Keeping Faith And The Closed Door Syndrome
Ever feel like God is shutting all the doors you thought He was opening for you? Like everything was finally starting to come together right before it all explodes into a million fragments of broken promises? The confusion and the frustration sets in. The disappointment and depression. Prayers of understanding turn into selfish prayers swimming in self-doubt and, even worse, faith-centered doubt.
Last fall, that’s where I was at. It felt like God shut every single door I counted as opened. No, scratch that. He slammed the doors in my face. That’s how it felt.

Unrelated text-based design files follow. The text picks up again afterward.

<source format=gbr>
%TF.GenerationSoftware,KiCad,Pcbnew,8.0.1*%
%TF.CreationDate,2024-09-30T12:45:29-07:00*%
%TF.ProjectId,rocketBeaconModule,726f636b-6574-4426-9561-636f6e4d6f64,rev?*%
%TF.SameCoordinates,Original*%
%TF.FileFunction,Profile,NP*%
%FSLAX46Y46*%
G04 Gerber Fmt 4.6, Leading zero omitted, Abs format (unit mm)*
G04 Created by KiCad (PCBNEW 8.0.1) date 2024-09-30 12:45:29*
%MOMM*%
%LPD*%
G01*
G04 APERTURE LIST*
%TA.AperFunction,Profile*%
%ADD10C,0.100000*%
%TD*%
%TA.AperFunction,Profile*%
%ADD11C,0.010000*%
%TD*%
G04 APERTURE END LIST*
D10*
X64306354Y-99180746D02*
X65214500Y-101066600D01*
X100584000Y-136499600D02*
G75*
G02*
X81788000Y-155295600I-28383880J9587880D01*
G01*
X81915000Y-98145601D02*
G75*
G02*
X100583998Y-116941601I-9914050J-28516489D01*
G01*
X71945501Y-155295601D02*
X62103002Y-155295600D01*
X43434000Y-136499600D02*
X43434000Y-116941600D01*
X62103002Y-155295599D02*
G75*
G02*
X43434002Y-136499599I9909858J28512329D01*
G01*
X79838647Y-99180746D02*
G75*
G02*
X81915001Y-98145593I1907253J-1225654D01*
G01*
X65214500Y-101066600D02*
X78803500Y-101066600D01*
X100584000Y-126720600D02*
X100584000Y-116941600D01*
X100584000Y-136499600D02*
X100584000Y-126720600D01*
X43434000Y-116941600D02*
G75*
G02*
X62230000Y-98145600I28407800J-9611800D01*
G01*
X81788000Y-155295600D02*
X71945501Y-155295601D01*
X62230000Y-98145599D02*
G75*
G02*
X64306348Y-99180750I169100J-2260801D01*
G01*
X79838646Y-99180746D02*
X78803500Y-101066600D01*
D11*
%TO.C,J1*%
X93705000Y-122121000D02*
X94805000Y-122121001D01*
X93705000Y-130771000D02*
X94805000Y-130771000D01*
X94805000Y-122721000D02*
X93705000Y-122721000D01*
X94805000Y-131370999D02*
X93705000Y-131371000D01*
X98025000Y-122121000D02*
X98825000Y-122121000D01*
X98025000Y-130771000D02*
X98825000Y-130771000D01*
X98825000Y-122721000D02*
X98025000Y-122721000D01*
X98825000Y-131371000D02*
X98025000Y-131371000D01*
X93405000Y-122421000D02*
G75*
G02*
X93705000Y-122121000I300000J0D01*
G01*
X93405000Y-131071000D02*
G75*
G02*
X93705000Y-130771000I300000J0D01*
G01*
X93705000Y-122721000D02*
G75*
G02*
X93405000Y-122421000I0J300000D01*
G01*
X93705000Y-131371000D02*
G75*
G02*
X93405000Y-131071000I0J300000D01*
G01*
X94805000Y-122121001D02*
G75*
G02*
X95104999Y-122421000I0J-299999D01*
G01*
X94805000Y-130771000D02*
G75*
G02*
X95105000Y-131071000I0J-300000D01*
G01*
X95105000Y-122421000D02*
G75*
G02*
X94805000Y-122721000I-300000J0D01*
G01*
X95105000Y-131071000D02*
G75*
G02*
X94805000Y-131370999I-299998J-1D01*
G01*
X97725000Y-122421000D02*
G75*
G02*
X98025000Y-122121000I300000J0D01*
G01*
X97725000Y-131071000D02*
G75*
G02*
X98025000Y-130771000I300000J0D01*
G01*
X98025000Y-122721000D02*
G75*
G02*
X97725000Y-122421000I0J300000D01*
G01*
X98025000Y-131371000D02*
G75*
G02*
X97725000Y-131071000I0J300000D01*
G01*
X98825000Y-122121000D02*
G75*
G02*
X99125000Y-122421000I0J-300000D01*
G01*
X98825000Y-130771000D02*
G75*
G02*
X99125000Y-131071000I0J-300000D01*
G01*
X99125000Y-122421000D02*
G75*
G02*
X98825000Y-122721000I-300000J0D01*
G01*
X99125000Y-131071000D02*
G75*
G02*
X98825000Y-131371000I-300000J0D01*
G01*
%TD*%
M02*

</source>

After moving to Barcelona to attend my dream graduate program back in September, I was ready to take on the world. My summer was filled with lots of back and forth, but I had finally found peace and confidence in my big move. I crossed the ocean and settled into a renovated industrial building filled with artists from around the world. I was excited to see their work and learn their stories while studying to get my Master’s in Digital Marketing. During my first month in Spain, I also connected with Hillsong BCN and joined my first ever small group. My fears of failure and solitude melted away, and everything seemed to be piecing itself together.
But God had other plans.
Two and a half weeks into my program, the bank pulled my loan that I was relying on to pay for my program. I turned from a promising student to grad school drop-out. The whole reason for coming abroad was for this program, and it seemed like God was going back on what I was convinced He wanted for me. Within the next 24 hours, my living situation took a turn for the worse. I couldn’t go back to my place without feeling extremely uncomfortable and uneasy. My church group was there for me, but I didn’t want to burden them with my problems, having just met them. I felt trapped. No school. No safe place to call home. No close friends or family.

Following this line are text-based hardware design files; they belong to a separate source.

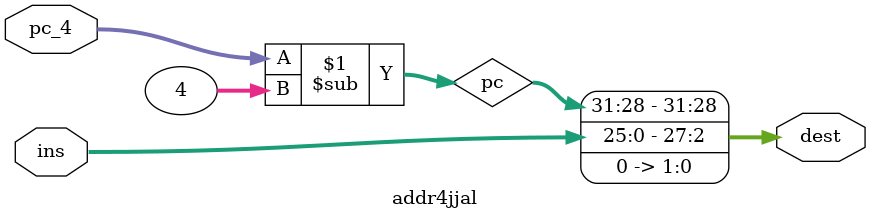
<source format=v>
`timescale 1ns / 1ps
module addr4jjal(input [31:0] pc_4, ins,
						output [31:0] dest
    );
	wire [31:0] pc;
	assign pc = pc_4 - 4;
	assign dest = {pc[31:28], ins[25:0], 2'b0};

endmodule

</source>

But when I looked for good, evil came to me; when I waited for light, then darkness came. -Job 30:26
During this time, I happened to be reading through Job. I was going through it almost angry because I could not wrap my mind around the greater picture in Job’s story…or in mine. Dissecting every verse and praying prayers filled with discouragement and worry, I couldn’t see that in the midst of my onslaught of problems, God never left my side.

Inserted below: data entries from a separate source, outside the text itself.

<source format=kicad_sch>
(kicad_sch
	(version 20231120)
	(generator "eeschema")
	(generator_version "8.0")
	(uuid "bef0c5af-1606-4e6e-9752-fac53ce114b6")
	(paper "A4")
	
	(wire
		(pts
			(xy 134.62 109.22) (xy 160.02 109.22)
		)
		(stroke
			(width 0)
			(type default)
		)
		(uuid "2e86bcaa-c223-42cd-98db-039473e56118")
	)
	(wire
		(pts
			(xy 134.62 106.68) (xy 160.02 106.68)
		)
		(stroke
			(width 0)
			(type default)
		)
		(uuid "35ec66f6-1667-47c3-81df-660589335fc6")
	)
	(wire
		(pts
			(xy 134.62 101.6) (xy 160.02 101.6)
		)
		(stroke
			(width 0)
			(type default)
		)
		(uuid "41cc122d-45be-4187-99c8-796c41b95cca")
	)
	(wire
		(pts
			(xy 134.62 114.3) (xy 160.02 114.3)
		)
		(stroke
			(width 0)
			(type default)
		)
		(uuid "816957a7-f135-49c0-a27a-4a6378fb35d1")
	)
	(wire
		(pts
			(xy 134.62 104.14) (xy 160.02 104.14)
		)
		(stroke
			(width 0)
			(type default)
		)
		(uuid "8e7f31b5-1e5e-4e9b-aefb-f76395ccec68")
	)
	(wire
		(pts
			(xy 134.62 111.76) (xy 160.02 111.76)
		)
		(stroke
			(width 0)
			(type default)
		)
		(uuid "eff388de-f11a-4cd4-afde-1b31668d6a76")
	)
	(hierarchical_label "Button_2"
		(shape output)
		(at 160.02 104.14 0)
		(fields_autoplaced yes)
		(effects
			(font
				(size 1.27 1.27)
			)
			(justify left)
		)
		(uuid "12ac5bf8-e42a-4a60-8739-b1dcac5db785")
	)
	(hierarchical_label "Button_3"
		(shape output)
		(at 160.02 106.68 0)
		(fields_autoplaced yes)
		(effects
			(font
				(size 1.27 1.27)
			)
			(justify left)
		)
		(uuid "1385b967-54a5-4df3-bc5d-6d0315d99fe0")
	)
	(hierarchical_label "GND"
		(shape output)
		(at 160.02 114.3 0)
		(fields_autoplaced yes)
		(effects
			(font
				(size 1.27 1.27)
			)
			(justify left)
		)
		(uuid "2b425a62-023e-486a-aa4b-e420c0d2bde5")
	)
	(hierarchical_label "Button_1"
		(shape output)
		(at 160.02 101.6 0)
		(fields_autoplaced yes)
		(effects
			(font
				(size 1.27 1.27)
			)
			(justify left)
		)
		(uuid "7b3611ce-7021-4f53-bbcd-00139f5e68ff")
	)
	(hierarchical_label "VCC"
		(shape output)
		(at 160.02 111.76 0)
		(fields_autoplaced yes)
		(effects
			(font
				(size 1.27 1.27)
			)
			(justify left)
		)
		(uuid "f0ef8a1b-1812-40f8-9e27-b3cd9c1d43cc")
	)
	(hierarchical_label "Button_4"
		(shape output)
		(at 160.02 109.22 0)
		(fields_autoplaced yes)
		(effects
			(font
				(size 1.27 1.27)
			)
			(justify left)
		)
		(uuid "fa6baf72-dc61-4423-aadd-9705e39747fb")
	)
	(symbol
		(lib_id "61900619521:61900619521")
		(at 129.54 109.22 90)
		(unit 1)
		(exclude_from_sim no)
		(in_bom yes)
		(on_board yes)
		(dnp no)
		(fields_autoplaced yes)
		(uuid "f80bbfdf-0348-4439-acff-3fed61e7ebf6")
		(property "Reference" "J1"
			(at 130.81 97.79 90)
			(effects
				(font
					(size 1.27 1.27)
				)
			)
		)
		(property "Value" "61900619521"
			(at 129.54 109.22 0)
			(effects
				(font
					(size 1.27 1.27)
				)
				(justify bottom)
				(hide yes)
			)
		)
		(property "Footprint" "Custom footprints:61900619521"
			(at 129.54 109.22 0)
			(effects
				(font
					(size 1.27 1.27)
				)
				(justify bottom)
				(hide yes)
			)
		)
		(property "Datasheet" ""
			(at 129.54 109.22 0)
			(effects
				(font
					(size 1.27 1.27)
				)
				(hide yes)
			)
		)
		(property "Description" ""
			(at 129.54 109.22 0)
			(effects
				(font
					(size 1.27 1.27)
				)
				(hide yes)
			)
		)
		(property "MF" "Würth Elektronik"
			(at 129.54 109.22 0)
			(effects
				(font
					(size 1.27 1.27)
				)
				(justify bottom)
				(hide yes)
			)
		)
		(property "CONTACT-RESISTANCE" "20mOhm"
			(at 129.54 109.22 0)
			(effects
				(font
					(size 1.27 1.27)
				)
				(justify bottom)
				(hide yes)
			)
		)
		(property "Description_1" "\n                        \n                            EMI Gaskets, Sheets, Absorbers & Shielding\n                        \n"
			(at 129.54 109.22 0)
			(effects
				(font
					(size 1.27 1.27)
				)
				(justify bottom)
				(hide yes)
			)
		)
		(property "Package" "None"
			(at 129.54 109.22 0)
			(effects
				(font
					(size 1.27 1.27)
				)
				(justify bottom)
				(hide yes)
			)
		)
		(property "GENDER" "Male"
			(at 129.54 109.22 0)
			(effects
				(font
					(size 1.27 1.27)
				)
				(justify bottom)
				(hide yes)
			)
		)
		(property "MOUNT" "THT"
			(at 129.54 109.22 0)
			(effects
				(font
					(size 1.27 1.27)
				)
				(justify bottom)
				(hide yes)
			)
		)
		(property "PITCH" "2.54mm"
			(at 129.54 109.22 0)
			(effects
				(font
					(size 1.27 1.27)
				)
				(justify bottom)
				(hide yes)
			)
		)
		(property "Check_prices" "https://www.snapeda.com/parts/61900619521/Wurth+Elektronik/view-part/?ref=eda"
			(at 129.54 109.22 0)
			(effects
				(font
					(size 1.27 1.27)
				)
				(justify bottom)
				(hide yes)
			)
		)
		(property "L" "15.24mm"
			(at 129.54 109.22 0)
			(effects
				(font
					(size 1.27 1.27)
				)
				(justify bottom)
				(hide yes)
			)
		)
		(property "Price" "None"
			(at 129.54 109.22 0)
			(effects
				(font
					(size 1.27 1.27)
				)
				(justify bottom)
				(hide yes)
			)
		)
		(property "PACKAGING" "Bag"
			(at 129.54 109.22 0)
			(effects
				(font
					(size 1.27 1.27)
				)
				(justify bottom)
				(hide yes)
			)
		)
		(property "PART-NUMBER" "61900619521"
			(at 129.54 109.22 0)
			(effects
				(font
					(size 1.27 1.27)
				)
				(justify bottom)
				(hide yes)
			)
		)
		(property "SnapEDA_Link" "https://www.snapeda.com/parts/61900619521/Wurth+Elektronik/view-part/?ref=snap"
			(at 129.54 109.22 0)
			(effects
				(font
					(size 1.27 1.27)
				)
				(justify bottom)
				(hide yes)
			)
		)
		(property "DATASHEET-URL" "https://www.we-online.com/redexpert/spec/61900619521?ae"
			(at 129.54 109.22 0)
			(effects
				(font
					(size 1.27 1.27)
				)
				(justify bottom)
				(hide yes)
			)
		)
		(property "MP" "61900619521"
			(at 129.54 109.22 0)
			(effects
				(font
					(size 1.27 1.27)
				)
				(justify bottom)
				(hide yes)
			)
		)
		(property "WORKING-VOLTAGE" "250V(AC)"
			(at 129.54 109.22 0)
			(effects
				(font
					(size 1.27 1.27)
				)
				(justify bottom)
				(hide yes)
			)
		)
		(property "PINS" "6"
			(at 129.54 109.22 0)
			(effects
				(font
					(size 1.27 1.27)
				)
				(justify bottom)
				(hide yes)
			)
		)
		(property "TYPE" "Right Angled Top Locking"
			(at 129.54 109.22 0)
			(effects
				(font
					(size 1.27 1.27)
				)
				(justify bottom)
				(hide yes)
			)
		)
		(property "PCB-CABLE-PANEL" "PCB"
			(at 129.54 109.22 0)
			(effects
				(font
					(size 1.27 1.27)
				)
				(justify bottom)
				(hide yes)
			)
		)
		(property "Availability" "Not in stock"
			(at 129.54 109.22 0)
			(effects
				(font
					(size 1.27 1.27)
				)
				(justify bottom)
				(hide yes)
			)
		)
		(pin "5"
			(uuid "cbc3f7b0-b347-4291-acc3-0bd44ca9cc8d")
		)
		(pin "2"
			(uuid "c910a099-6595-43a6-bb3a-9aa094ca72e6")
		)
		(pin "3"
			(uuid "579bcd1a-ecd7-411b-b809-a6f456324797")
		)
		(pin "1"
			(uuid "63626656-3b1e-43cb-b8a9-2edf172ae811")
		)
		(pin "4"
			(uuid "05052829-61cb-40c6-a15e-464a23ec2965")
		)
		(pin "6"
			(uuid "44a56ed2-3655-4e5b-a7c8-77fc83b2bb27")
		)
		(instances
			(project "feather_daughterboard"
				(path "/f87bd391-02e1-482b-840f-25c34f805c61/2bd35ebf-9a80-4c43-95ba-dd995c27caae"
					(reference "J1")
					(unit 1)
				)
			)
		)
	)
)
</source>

Listen to this, O Job; stand still and consider the wondrous works of God. -Job 37:14
This verse hit me like a brick. Right before Job’s story finally gets better and God’s plan is revealed, Job is told to gain some perspective. To stop. To pay attention to how GOOD God is… not the temporary obstacles.
It was then that His design started weaving itself together for me.
School? Within the next couple weeks I was accepted into two other programs, both of which were exponentially more aligned with my interests. Home? I was introduced to a family in Barcelona who is close friends with my family chiropractor back in the States, and they invited me in to live with them, (small world, right?!). Community? My church group prayed for me, and we had a pow-wow focused on living out our faith daily. My heart finally lifted out of the negativity, and I had a moment of clarity.
That’s when I realized that all of my problems, all of my rejections, all of my closed doors…they were only there to point me in the right direction and pave the way for God’s original plan.
I know that You can do everything, and that no purpose of Yours can be withheld from you. -Job 42: 2
The program I’m now enrolled in would have been overlooked in my initial searches because it starts in January, which would have seemed forever away from me at the time I was making decisions. The way His plan unveiled also gave me huge, unanticipated gifts: time, travel, and complete surrender.
Throughout November and December, I was able to do volunteer-stays in the south of Spain and travel around with HIM as my daily pursuit. It's something I needed for a while. Often, we get caught up in selfish prayers when things don’t go our way. When doors start closing, we start slowly shutting down and questioning the goodness of our God. I was 100 percent guilty of this when my life was seemingly falling apart.
Working in exchange for food and a roof over my head humbled me and made me pursue a Christian work ethic every moment of the day. I wanted the people I interacted with to see my lifestyle as different since most of them didn’t know Christ or have a relationship with Him. If I couldn’t talk to them directly about my faith, I could show them through my works, which is exactly what my small group met about before I left for my trip.
It wasn’t enough to have faith; I needed to pursue opportunities where I could actively live out that faith.
Thus also faith by itself, if it does not have works, is dead. -James 2:17
Traveling, meeting new people, and gaining perspective on how indescribably blessed I am knocked me to my knees more than a few times. I realized that His plan was never to belittle me. In my moments of doubt and fleeting pursuit for His comfort, He never once left me. In the end, I learned a lot by getting a bad case of the Closed Door Syndrome.